Участник революции 1905—1907 гг.
в Киеве, Петербурге, Финляндии.
После Февральской революции — член исполкома
Красноярского Совета и Среднесибирского
областного бюро РСДРП.
Делегат VI съезда РСДРП(б).
В Октябрьские дни — комиссар Московского ВРК
по продовольствию в Москве и губернии.
После Октября — нарком земледелия, нарком
продовольствия РСФСР, в 1919 г .— наркомпрод
Украины. С 1921 г .— на дипломатической работе.
С 1927 г .— нарком земледелия Украины.
В 1929—1937 гг.— кандидат в члены Политбюро ЦК КП(б) Украины.
Избирался членом Президиума ВУЦИК, членом ЦИК СССР.

*
*
*


Памятные дни в Москве 1

    ...Уже 27 октября «Известия Московского Совета рабочих депутатов» писали: «Нелепое положение сложилось в Москве. Стены домов и заборы красноречиво говорят об этой нелепости. На них рядом расклеены плакаты от Военно-революционного комитета Московских Советов рабочих и солдатских депутатов и от Московской городской думы. Военно-революционный комитет говорит именем революции, которая организует свои силы против контрреволюции, стремившейся нанести ей последний удар. Московская центральная дума в воззвании, принятом большинством, состоявшим из кадетов-корниловцев и правого центра, призывает московское население сплотиться для поддержки губителей революции...»

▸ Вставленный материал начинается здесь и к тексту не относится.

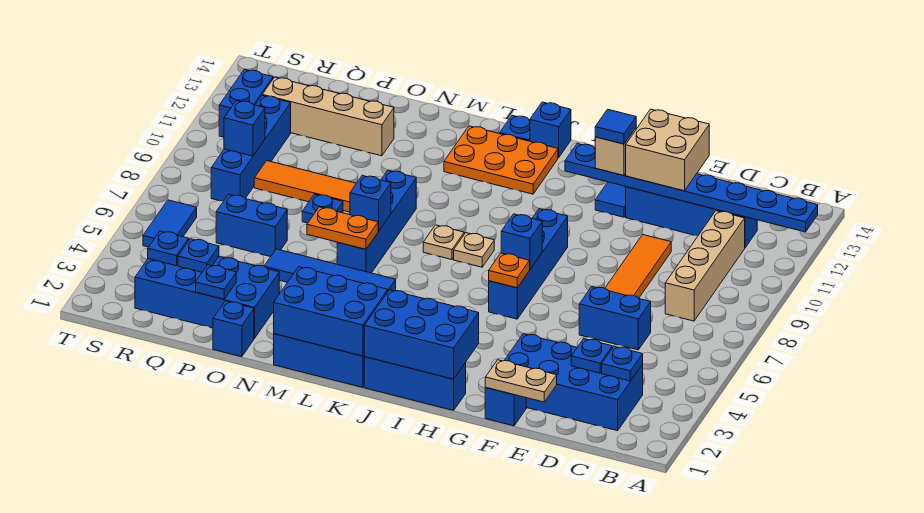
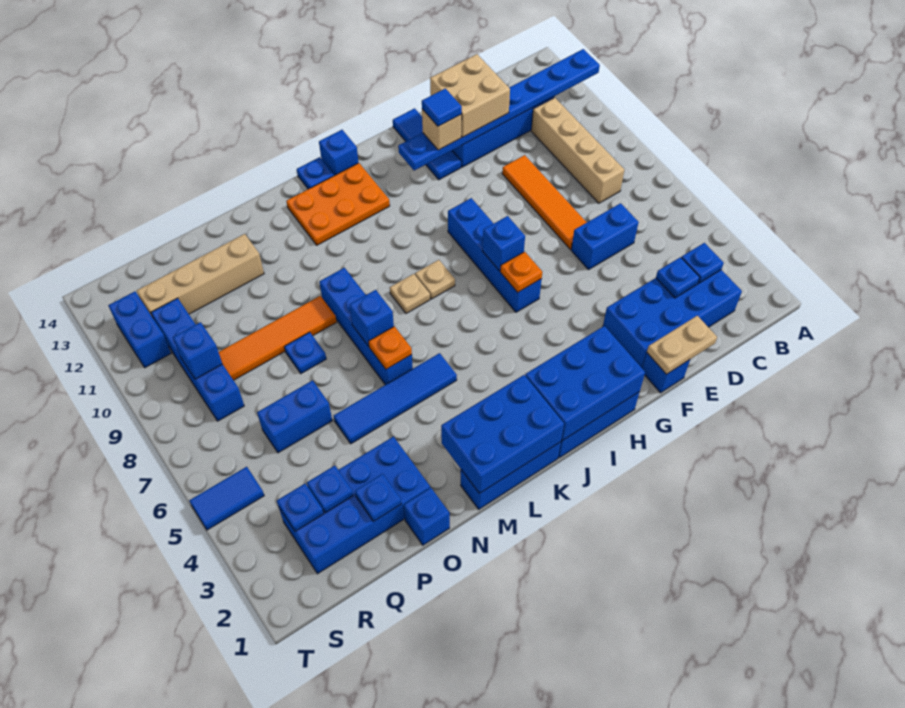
orange plate M6:N6 level 2 -> orange plate M6 level 2
blue tile S5:S6 level 1 -> blue tile S5:T5 level 1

    Это было не только нелепое положение; это было уже начало гражданской войны в Москве.

    ...Звоню в Басманный районный Совет, звоню много раз. Тщетно. Телефон то занят, то никто не подходит. Тогда начинаю звонить в Московский Совет. После новых нескольких неудач телефон наконец откликается:

    — Алло!

    Я узнаю по голосу товарища Ногина.

    —  Товарищ Ногин?

    —  Да, кто спрашивает?

    —  Шлихтер. Товарищ Ногин,— обращаюсь я,— не можете ли сказать, куда бы мне было лучше всего сейчас пойти для получения какой-либо конкретной работы? Басманный район, куда я имел намерение отправиться, не откликается.

    —  Никуда сейчас не надо ходить,— отвечает мне раздраженно товарищ Ногин тоном, как мне показалось, не то печали, не то безнадежности,— и вешает трубку.

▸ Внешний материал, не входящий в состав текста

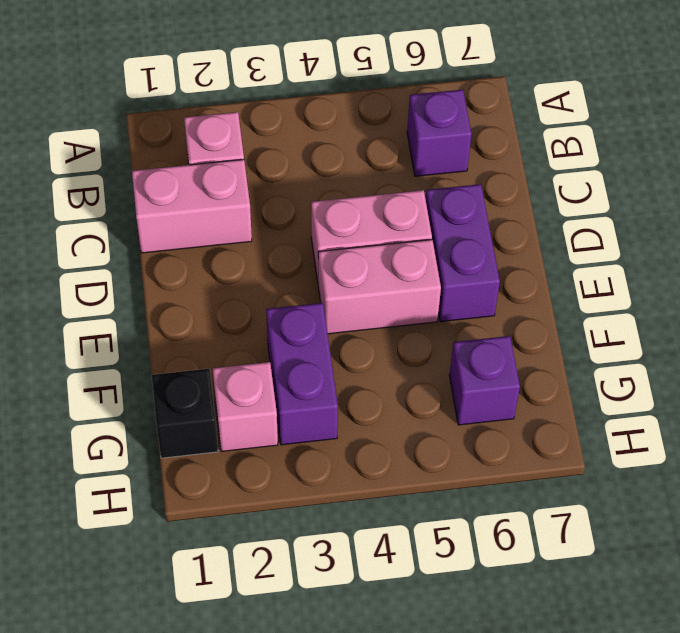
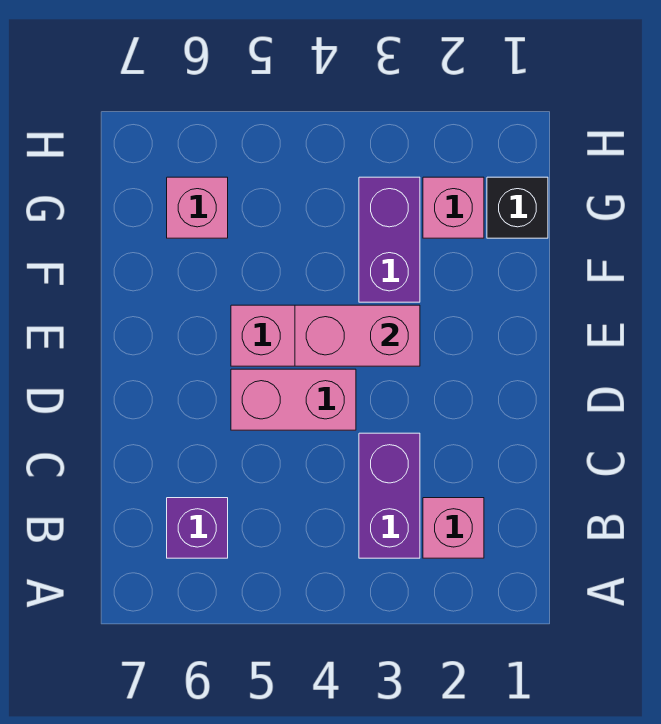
pink brick C1:C2 level 1 -> pink brick E3:E4 level 2
purple brick D6:E6 level 1 -> purple brick B3:C3 level 1
purple brick G6 level 1 -> pink brick G6 level 1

    Звоню в Московский партийный комитет, который тогда помещался на Советской (тогда Скобелевской) площади, в гостинице «Дрезден». Откликается чей-то незнакомый женский голос. Я называю себя и прошу сказать, где я могу узнать о распределении товарищей для работы в данный момент и, в частности, куда лично мне сейчас надо отправиться.

    Мне отвечают, что никакого заранее составленного распределения нет, что есть много товарищей, которые сами отправляются отсюда по разным местам.

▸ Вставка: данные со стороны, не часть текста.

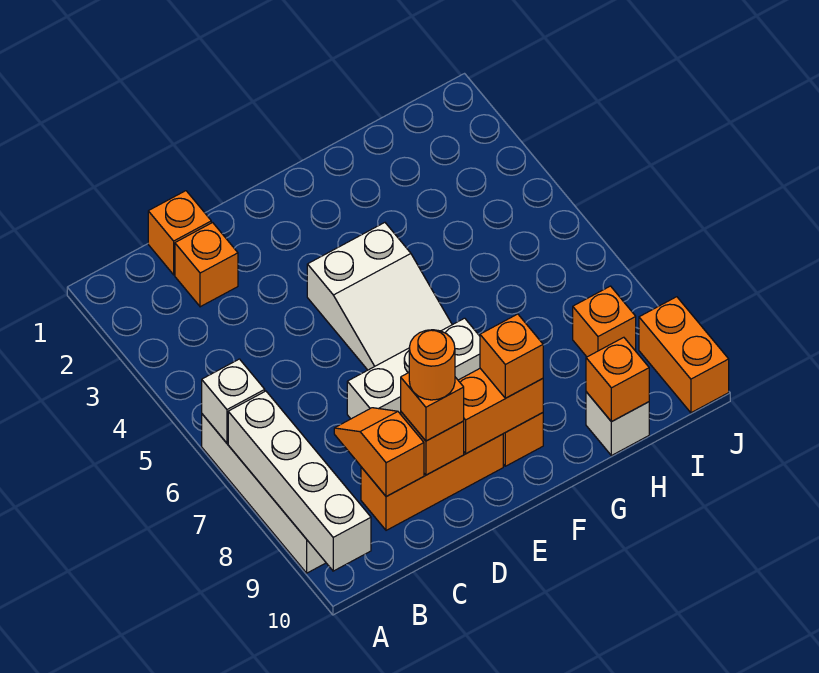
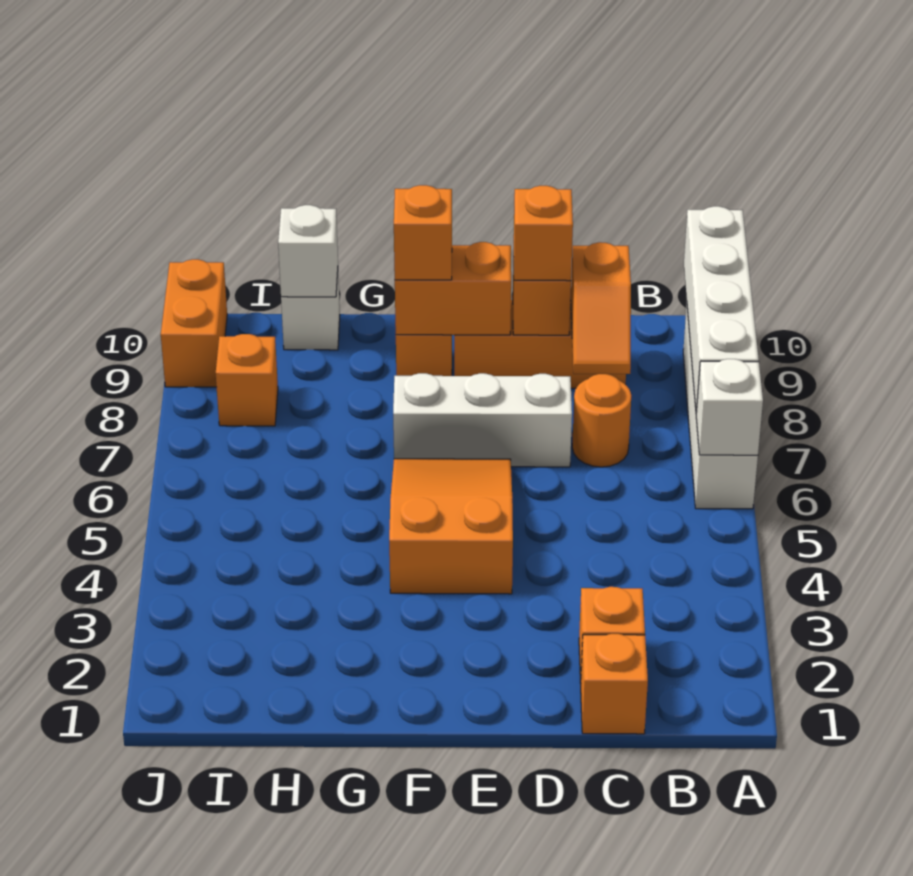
orange round brick D9 level 4 -> orange round brick C7 level 1
white slope E4:F6 level 1 top 4 -> orange slope E4:F6 level 1 top 4
orange brick H10 level 2 -> white brick H10 level 2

    —  Проезд свободен ли к вам?

    —  С Театральной — нет; кажется, с Тверской — свободный.

    Я прощаюсь с семьей и ухожу, с тем чтобы взять первого попавшегося извозчика и кружным путем спуститься по Тверской к «Дрездену». Хотя было еще только 11 часов, Покровка, обыкновенно в этот час еще оживленная улица, была на этот раз необычно пуста 2: нигде ни одного пешехода. Кругом какая-то щемящая, говорящая тишина. Где-то попадается навстречу извозчик.

    —  К Тверской, по Садовой поскорее, дам на чай.

    —  Десять целковых, господин!

    Едем. Вот и Садовая. Несколько торопливых путников и кругом — опять зловещая, много говорящая тишина.

    До Страстной площади все такая же обстановка предбоевого затишья. И только на Страстной изумленный глаз вдруг встречает несколько лотков с яблоками, разместившихся невдалеке от Пушкинского сквера. Все торговцы — подростки. По-видимому, это были уже те добровольцы-маркитанты, которые откуда-то обыкновенно появляются в районах действия войсковых частей и которых я видел и потом, спустя несколько дней, на Садовой улице в самый разгар баррикадных боев вблизи Садовой 3.

    Мой извозчик молчит, но, видимо, настораживается и начинает спускаться дальше по Тверской почти шагом. Не доезжая немного до Газетного переулка, он вдруг и совсем останавливается.

    —  Так что, господин, нет дальше проезда; чего-то солдаты стоят и не пущают.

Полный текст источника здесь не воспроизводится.